The problem with sustainable packaging is that there is a lot of misconception as to what is environmentally sustainable and what isn’t. Terms like Biodegradable, Oxydegradable or Compostable are thrown around in conservation and printed on packaging but what are they and what do they mean;


This is something that breaks down naturally; an extension of degrading. Biodegradation must involve break down by living organisms, for example glass cannot biodegrade but paper can. Time is not a consideration and there are no performance standards, therefore a plastic product that takes 100 years to degrade naturally can be classified as biodegradable.

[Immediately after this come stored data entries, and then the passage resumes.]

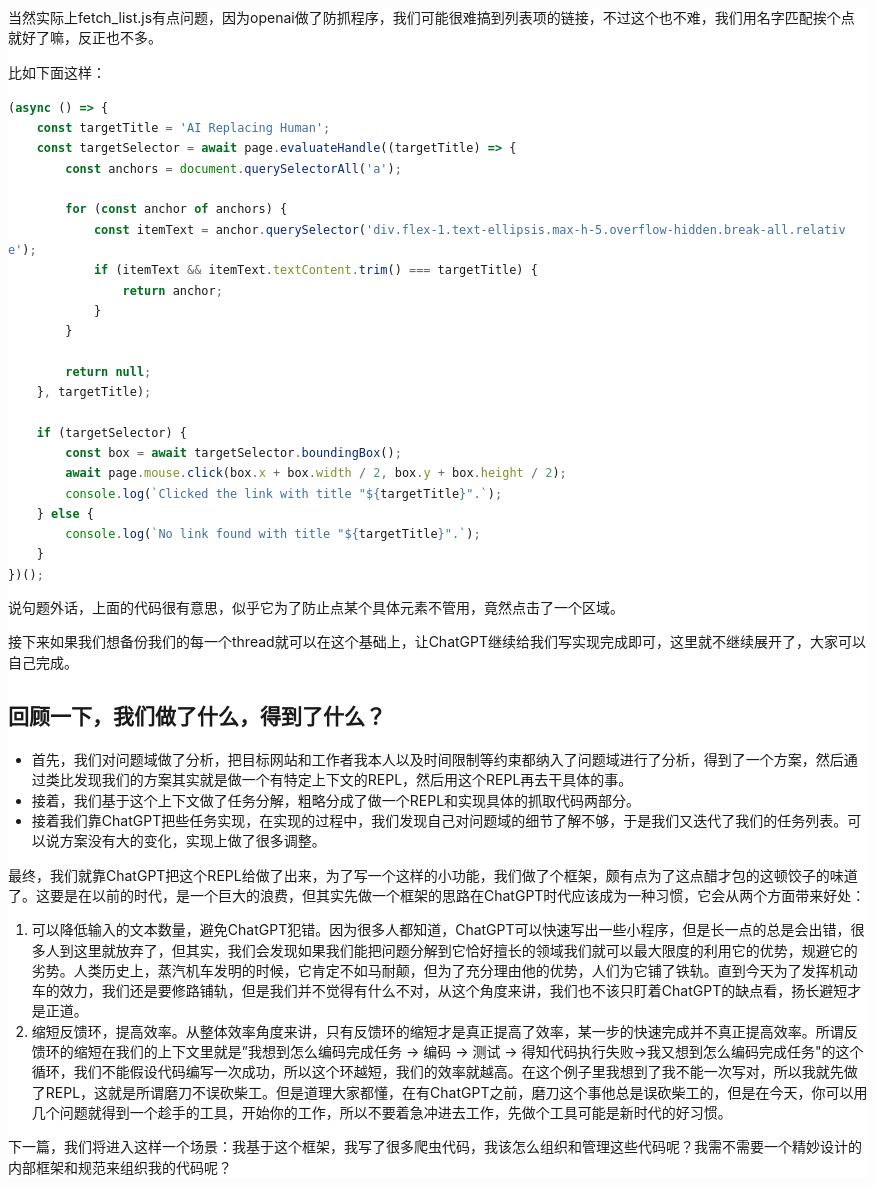 当然实际上fetch_list.js有点问题，因为openai做了防抓程序，我们可能很难搞到列表项的链接，不过这个也不难，我们用名字匹配挨个点就好了嘛，反正也不多。

比如下面这样：

``` js
(async () => {
    const targetTitle = 'AI Replacing Human';
    const targetSelector = await page.evaluateHandle((targetTitle) => {
        const anchors = document.querySelectorAll('a');

        for (const anchor of anchors) {
            const itemText = anchor.querySelector('div.flex-1.text-ellipsis.max-h-5.overflow-hidden.break-all.relative');
            if (itemText && itemText.textContent.trim() === targetTitle) {
                return anchor;
            }
        }

        return null;
    }, targetTitle);

    if (targetSelector) {
        const box = await targetSelector.boundingBox();
        await page.mouse.click(box.x + box.width / 2, box.y + box.height / 2);
        console.log(`Clicked the link with title "${targetTitle}".`);
    } else {
        console.log(`No link found with title "${targetTitle}".`);
    }
})();
```
说句题外话，上面的代码很有意思，似乎它为了防止点某个具体元素不管用，竟然点击了一个区域。

接下来如果我们想备份我们的每一个thread就可以在这个基础上，让ChatGPT继续给我们写实现完成即可，这里就不继续展开了，大家可以自己完成。

## 回顾一下，我们做了什么，得到了什么？

- 首先，我们对问题域做了分析，把目标网站和工作者我本人以及时间限制等约束都纳入了问题域进行了分析，得到了一个方案，然后通过类比发现我们的方案其实就是做一个有特定上下文的REPL，然后用这个REPL再去干具体的事。
- 接着，我们基于这个上下文做了任务分解，粗略分成了做一个REPL和实现具体的抓取代码两部分。
- 接着我们靠ChatGPT把些任务实现，在实现的过程中，我们发现自己对问题域的细节了解不够，于是我们又迭代了我们的任务列表。可以说方案没有大的变化，实现上做了很多调整。

最终，我们就靠ChatGPT把这个REPL给做了出来，为了写一个这样的小功能，我们做了个框架，颇有点为了这点醋才包的这顿饺子的味道了。这要是在以前的时代，是一个巨大的浪费，但其实先做一个框架的思路在ChatGPT时代应该成为一种习惯，它会从两个方面带来好处：
1. 可以降低输入的文本数量，避免ChatGPT犯错。因为很多人都知道，ChatGPT可以快速写出一些小程序，但是长一点的总是会出错，很多人到这里就放弃了，但其实，我们会发现如果我们能把问题分解到它恰好擅长的领域我们就可以最大限度的利用它的优势，规避它的劣势。人类历史上，蒸汽机车发明的时候，它肯定不如马耐颠，但为了充分理由他的优势，人们为它铺了铁轨。直到今天为了发挥机动车的效力，我们还是要修路铺轨，但是我们并不觉得有什么不对，从这个角度来讲，我们也不该只盯着ChatGPT的缺点看，扬长避短才是正道。
2. 缩短反馈环，提高效率。从整体效率角度来讲，只有反馈环的缩短才是真正提高了效率，某一步的快速完成并不真正提高效率。所谓反馈环的缩短在我们的上下文里就是”我想到怎么编码完成任务 -> 编码 -> 测试 -> 得知代码执行失败->我又想到怎么编码完成任务"的这个循环，我们不能假设代码编写一次成功，所以这个环越短，我们的效率就越高。在这个例子里我想到了我不能一次写对，所以我就先做了REPL，这就是所谓磨刀不误砍柴工。但是道理大家都懂，在有ChatGPT之前，磨刀这个事他总是误砍柴工的，但是在今天，你可以用几个问题就得到一个趁手的工具，开始你的工作，所以不要着急冲进去工作，先做个工具可能是新时代的好习惯。

下一篇，我们将进入这样一个场景：我基于这个框架，我写了很多爬虫代码，我该怎么组织和管理这些代码呢？我需不需要一个精妙设计的内部框架和规范来组织我的代码呢？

This is a plastic that breaks down when exposed to an oxygenated environment; essentially degradability but assigned a specific method of degradation. It is not biodegradable as it doesn’t breakdown naturally with living organisms. Instead, these materials have chemical additives that accelerate degradation. Faster breakdown of a plastic can be misleadingly advertised as a benefit to the environment, but unfortunately this is not the case. The independent scientific consensus is that there are no associated environmental benefits with these products and they are in fact a major source of pollution in our seas. Better described as “oxo-fragmentables”, the end result of their breakdown is dust-like, micro-plastic fragments that end up in our oceans. It is for these reasons that oxo-degradables are banned in California. In addition, oxo-degradable plastics will not degrade in a modern, well managed landfill due to the anaerobic (no air), cool and dry environment it maintains. Without degradation, no carbon will be produced. This can also be misleading; although no carbon emission is advertised as a good thing, it means the waste product remains indefinitely on our planet in landfill and never breaks down.

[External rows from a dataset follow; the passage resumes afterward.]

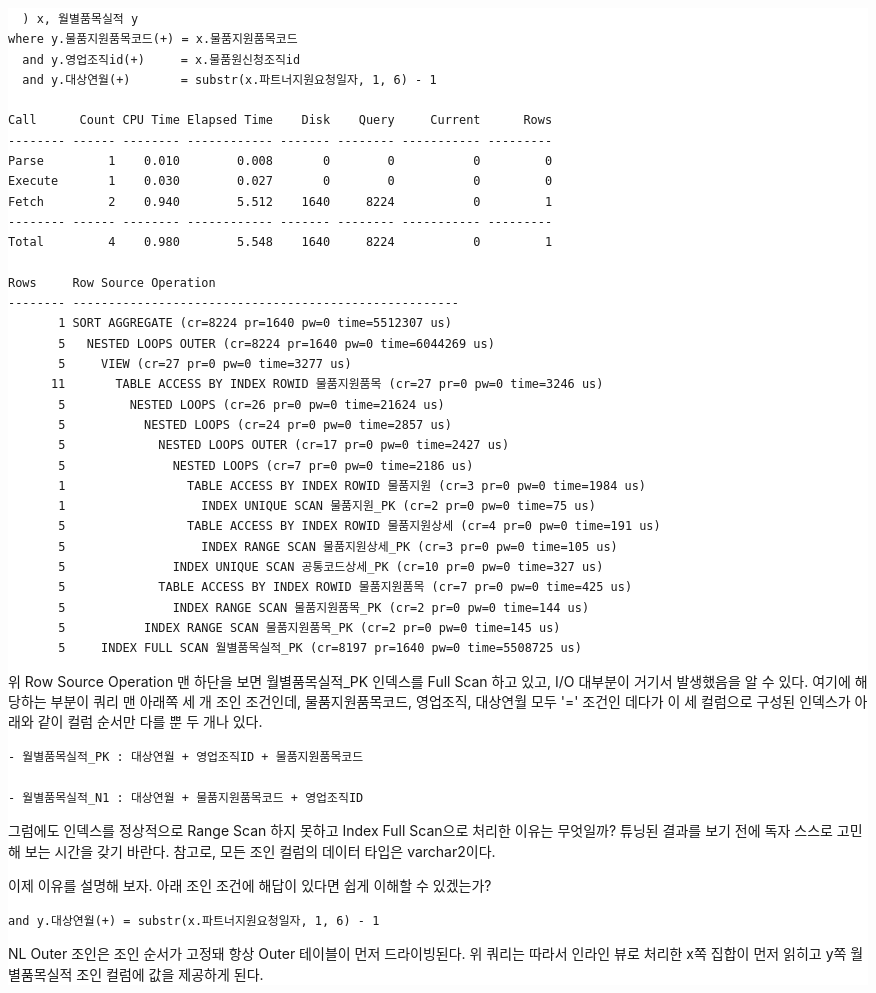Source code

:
 ```
  ) x, 월별품목실적 y
where y.물품지원품목코드(+) = x.물품지원품목코드
  and y.영업조직id(+)     = x.물품원신청조직id
  and y.대상연월(+)       = substr(x.파트너지원요청일자, 1, 6) - 1

Call      Count CPU Time Elapsed Time    Disk    Query     Current      Rows
-------- ------ -------- ------------ ------- -------- ----------- ---------
Parse         1    0.010        0.008       0        0           0         0
Execute       1    0.030        0.027       0        0           0         0
Fetch         2    0.940        5.512    1640     8224           0         1
-------- ------ -------- ------------ ------- -------- ----------- ---------
Total         4    0.980        5.548    1640     8224           0         1

Rows     Row Source Operation
-------- ------------------------------------------------------
       1 SORT AGGREGATE (cr=8224 pr=1640 pw=0 time=5512307 us)
       5   NESTED LOOPS OUTER (cr=8224 pr=1640 pw=0 time=6044269 us)
       5     VIEW (cr=27 pr=0 pw=0 time=3277 us)
      11       TABLE ACCESS BY INDEX ROWID 물품지원품목 (cr=27 pr=0 pw=0 time=3246 us)
       5         NESTED LOOPS (cr=26 pr=0 pw=0 time=21624 us)
       5           NESTED LOOPS (cr=24 pr=0 pw=0 time=2857 us)
       5             NESTED LOOPS OUTER (cr=17 pr=0 pw=0 time=2427 us)
       5               NESTED LOOPS (cr=7 pr=0 pw=0 time=2186 us)
       1                 TABLE ACCESS BY INDEX ROWID 물품지원 (cr=3 pr=0 pw=0 time=1984 us)
       1                   INDEX UNIQUE SCAN 물품지원_PK (cr=2 pr=0 pw=0 time=75 us)
       5                 TABLE ACCESS BY INDEX ROWID 물품지원상세 (cr=4 pr=0 pw=0 time=191 us)
       5                   INDEX RANGE SCAN 물품지원상세_PK (cr=3 pr=0 pw=0 time=105 us)
       5               INDEX UNIQUE SCAN 공통코드상세_PK (cr=10 pr=0 pw=0 time=327 us)
       5             TABLE ACCESS BY INDEX ROWID 물품지원품목 (cr=7 pr=0 pw=0 time=425 us)
       5               INDEX RANGE SCAN 물품지원품목_PK (cr=2 pr=0 pw=0 time=144 us)
       5           INDEX RANGE SCAN 물품지원품목_PK (cr=2 pr=0 pw=0 time=145 us)
       5     INDEX FULL SCAN 월별품목실적_PK (cr=8197 pr=1640 pw=0 time=5508725 us)
```
위 Row Source Operation 맨 하단을 보면 월별품목실적_PK 인덱스를 Full Scan 하고 있고, I/O 대부분이 거기서 발생했음을 알 수 있다.
여기에 해당하는 부분이 쿼리 맨 아래쪽 세 개 조인 조건인데, 물품지원품목코드, 영업조직, 대상연월 모두 '=' 조건인 데다가 이 세 컬럼으로 구성된 인덱스가 아래와 같이 컬럼 순서만 다를 뿐 두 개나 있다.
```
- 월별품목실적_PK : 대상연월 + 영업조직ID + 물품지원품목코드

- 월별품목실적_N1 : 대상연월 + 물품지원품목코드 + 영업조직ID
```
그럼에도 인덱스를 정상적으로 Range Scan 하지 못하고 Index Full Scan으로 처리한 이유는 무엇일까? 튜닝된 결과를 보기 전에 독자 스스로 고민해 보는 시간을 갖기 바란다.
참고로, 모든 조인 컬럼의 데이터 타입은 varchar2이다.

이제 이유를 설명해 보자. 아래 조인 조건에 해답이 있다면 쉽게 이해할 수 있겠는가?
```
and y.대상연월(+) = substr(x.파트너지원요청일자, 1, 6) - 1
```
NL Outer 조인은 조인 순서가 고정돼 항상 Outer 테이블이 먼저 드라이빙된다. 위 쿼리는 따라서 인라인 뷰로 처리한 x쪽 집합이 먼저 읽히고 y쪽 월별품목실적 조인 컬럼에 값을 제공하게 된다.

This is a relative term and goes another step further than biodegrading. Fortunately, there are clearly defined performance standards recorded under the International Organization for Standardization (IOS). The main standards are from European and the US, both requiring a product to 1) 100% biodegrade, 2) biodegrade within 90 days and 3) produce a completely non-toxic by-product. The Australian standard even requires a product to undergo a worm toxicity test before it can be defined as compostable. For these things to be achieved certain conditions are required, such as a high temperature (on average 65°C) and sufficient moisture. This is where home composting and commercial composting differ. In a commercial composting facility optimal conditions are maintained, thus products are guaranteed to compost within 90 days to meet international standards. In a home compost bin, conditions vary from household to household and not everyone will be able to maintain high heat, therefore the rate of compostability may be slower. This is why we always recommend disposing into commercial composting bins and more specifically, bins that will accept bioplastic. Lastly, it’s important to ascertain the raw materials of a compostable product. Ensure that you buy compostable food packaging made from sustainably sourced plants, not oil, and support renewable resources.


This is a waste material that can be processed for further use. Recycling is a well established and developed industry, more so than composting, and we have efficient municipal and national systems to organise and process most recycling waste. Although “reuse” is a good thing, it is also misleading as some products can only be recycled a finite number of times before it can no longer be used, and the end destination is landfill. Different plastics vary in terms of the number of times they can be recycled, but glass and metal can be recycled indefinitely. Furthermore, one of the biggest problems with recycling is human behaviour.  Globally, the overwhelming majority of end of life plastic is not recycled, mostly because consumers don’t understand and/or bother to recycle properly, and the industry will only operate if economically viable. Recycling plants are incentivised to recycle the plastics that are in high demand for revenue purposes.